Wow, look at them all! I'm glad you got some videos, too. I really enjoyed seeing how things work. Your boy sure does have a huge beard!


----------



## Fourthwind (Jan 28, 2015)

Fry continue to do real well. This is what the tank looks like without the hornwort. Lots and lots of little boys and girls! Had found some Hydra when I took the Hornwort out and could see in the tank. They killed about 8 fry  Hydra all gone now :twisted:

My rough count is 200 in the pic.


----------



## Sadist (Jan 1, 2015)

Wow, that's a lot of fry! I'm glad you got rid of the hydra before they killed too many.


----------



## Fourthwind (Jan 28, 2015)

Well it deeply saddens and depresses me to update this spawn. In less than three days I have lost the entire tank of fry/ 

Water quality was spot on, could not identify any parasites under magnification, could not see any fungus. They just stopped eating and died in large batches no matter what I did. Absolutely heart breaking.

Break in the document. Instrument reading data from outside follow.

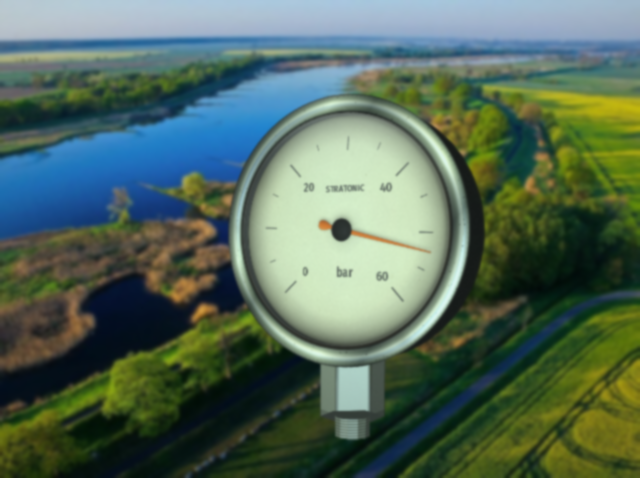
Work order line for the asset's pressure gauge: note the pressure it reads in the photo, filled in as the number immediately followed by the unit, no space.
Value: 52.5bar
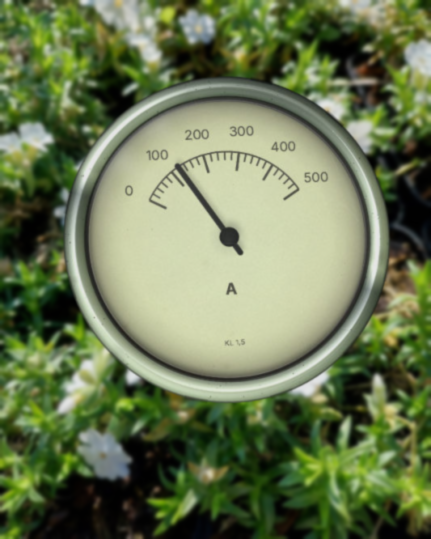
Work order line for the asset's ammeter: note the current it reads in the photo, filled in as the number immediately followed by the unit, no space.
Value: 120A
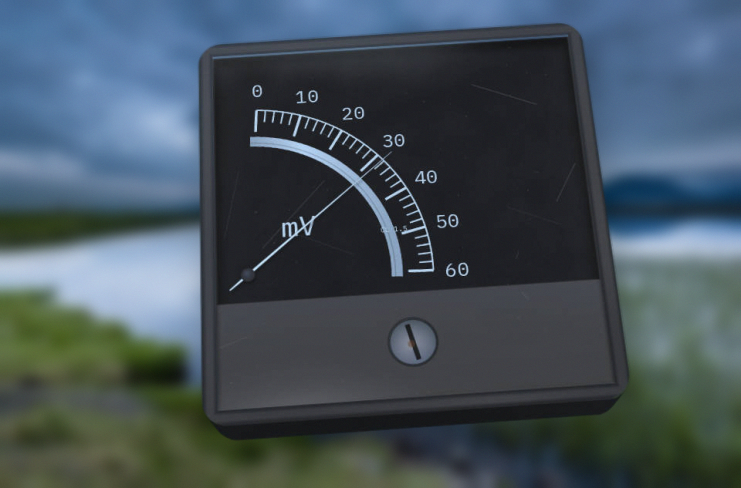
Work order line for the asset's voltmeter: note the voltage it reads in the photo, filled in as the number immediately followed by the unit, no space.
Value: 32mV
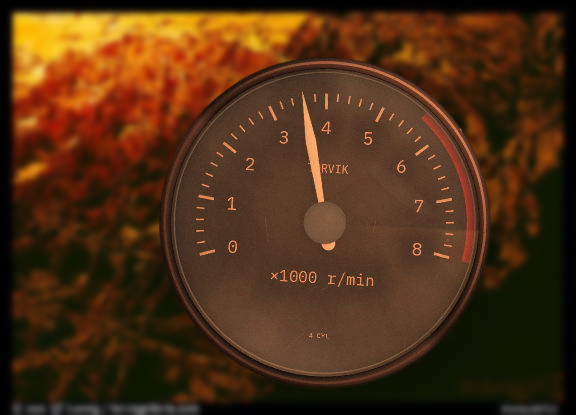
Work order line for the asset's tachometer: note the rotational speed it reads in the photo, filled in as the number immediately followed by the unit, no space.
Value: 3600rpm
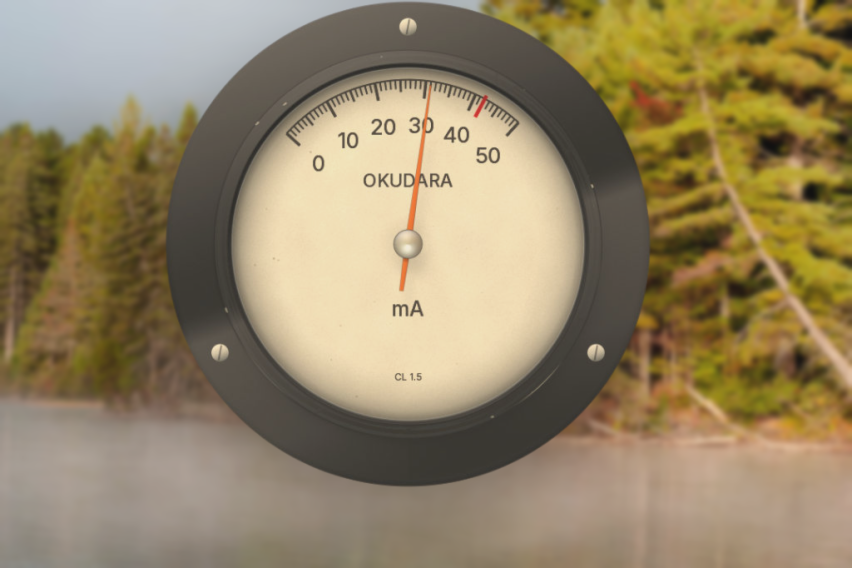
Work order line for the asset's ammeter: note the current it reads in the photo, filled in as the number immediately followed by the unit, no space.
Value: 31mA
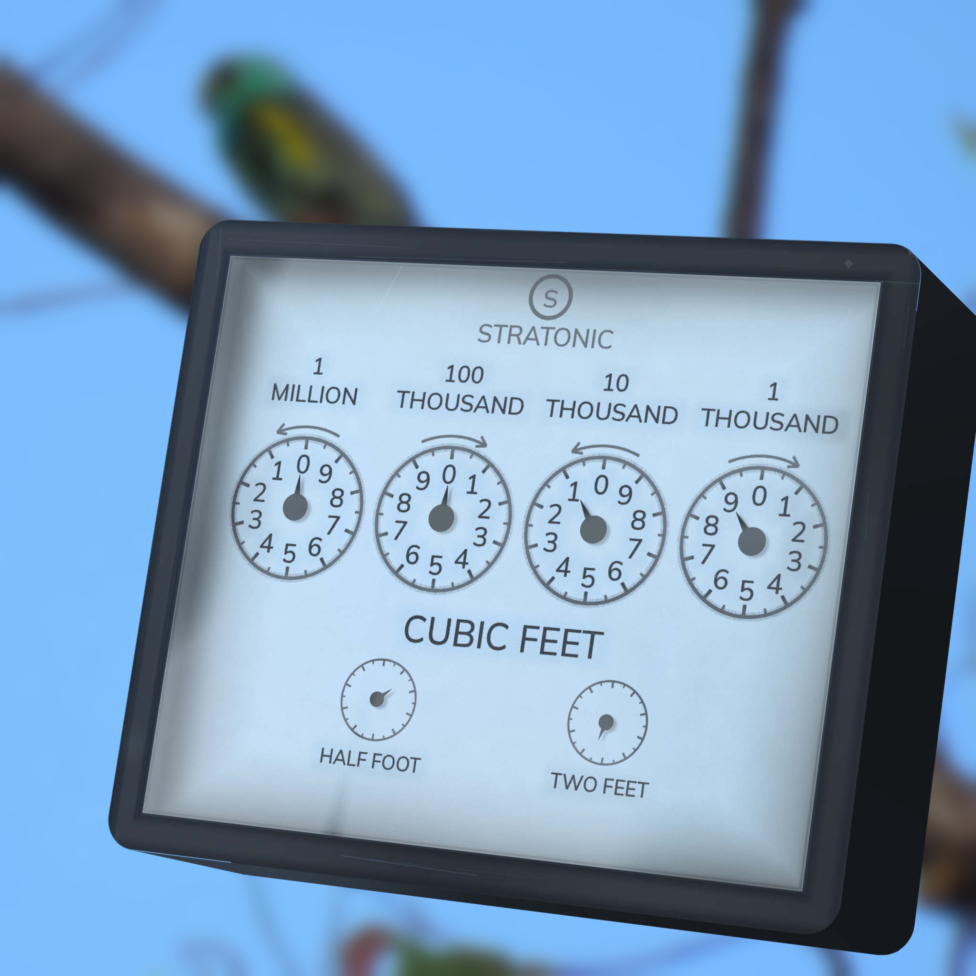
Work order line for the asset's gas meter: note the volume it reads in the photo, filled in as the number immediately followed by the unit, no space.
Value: 900ft³
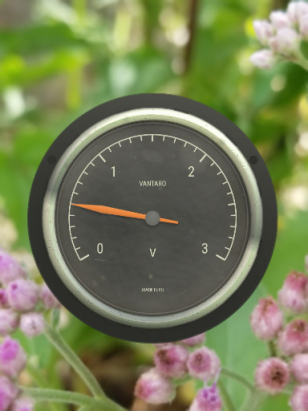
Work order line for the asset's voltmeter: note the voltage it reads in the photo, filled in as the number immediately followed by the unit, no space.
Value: 0.5V
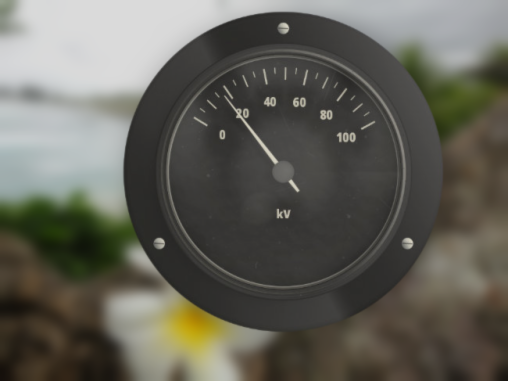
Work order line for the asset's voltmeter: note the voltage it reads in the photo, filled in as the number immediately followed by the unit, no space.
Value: 17.5kV
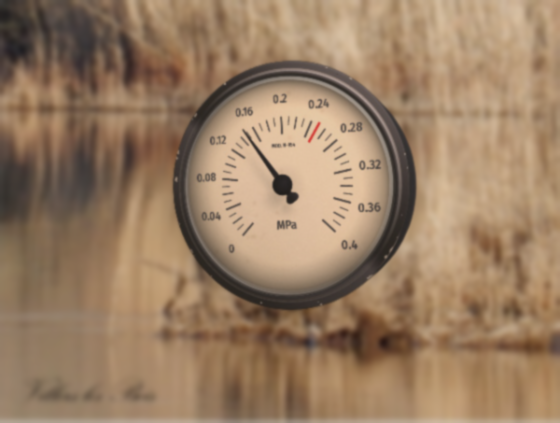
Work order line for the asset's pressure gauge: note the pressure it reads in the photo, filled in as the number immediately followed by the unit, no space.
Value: 0.15MPa
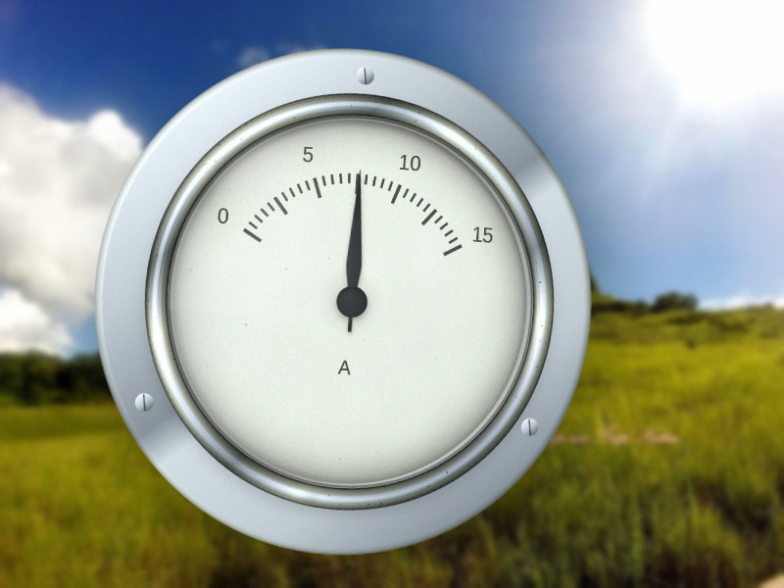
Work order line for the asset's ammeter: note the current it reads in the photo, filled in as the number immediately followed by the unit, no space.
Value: 7.5A
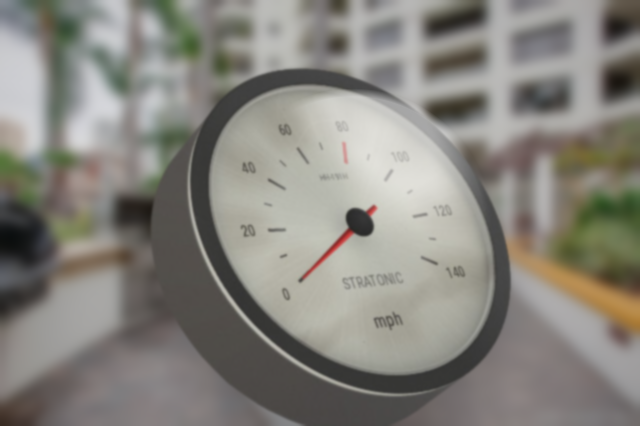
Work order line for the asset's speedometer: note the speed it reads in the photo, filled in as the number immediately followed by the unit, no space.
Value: 0mph
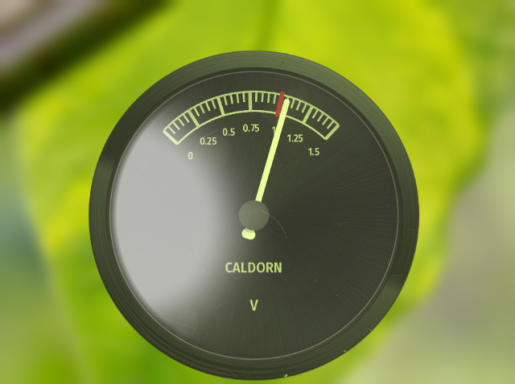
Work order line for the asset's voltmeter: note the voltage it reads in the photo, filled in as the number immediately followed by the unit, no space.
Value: 1.05V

I nuked the tank today, and am trying to move on. It would be so much easier if I could have seen a problem. Even other local breeders couldn't put their finger on it. :frustrated:


----------



## NYorkieBetta (Apr 21, 2015)

How upsetting and disappointing for you. Sorry :-(


----------



## Alaura123 (Jul 4, 2014)

Aw man thats terrible  So sorry to hear about it.
At least you tried hard to raise them, these things seem to happen way more often than not :/


----------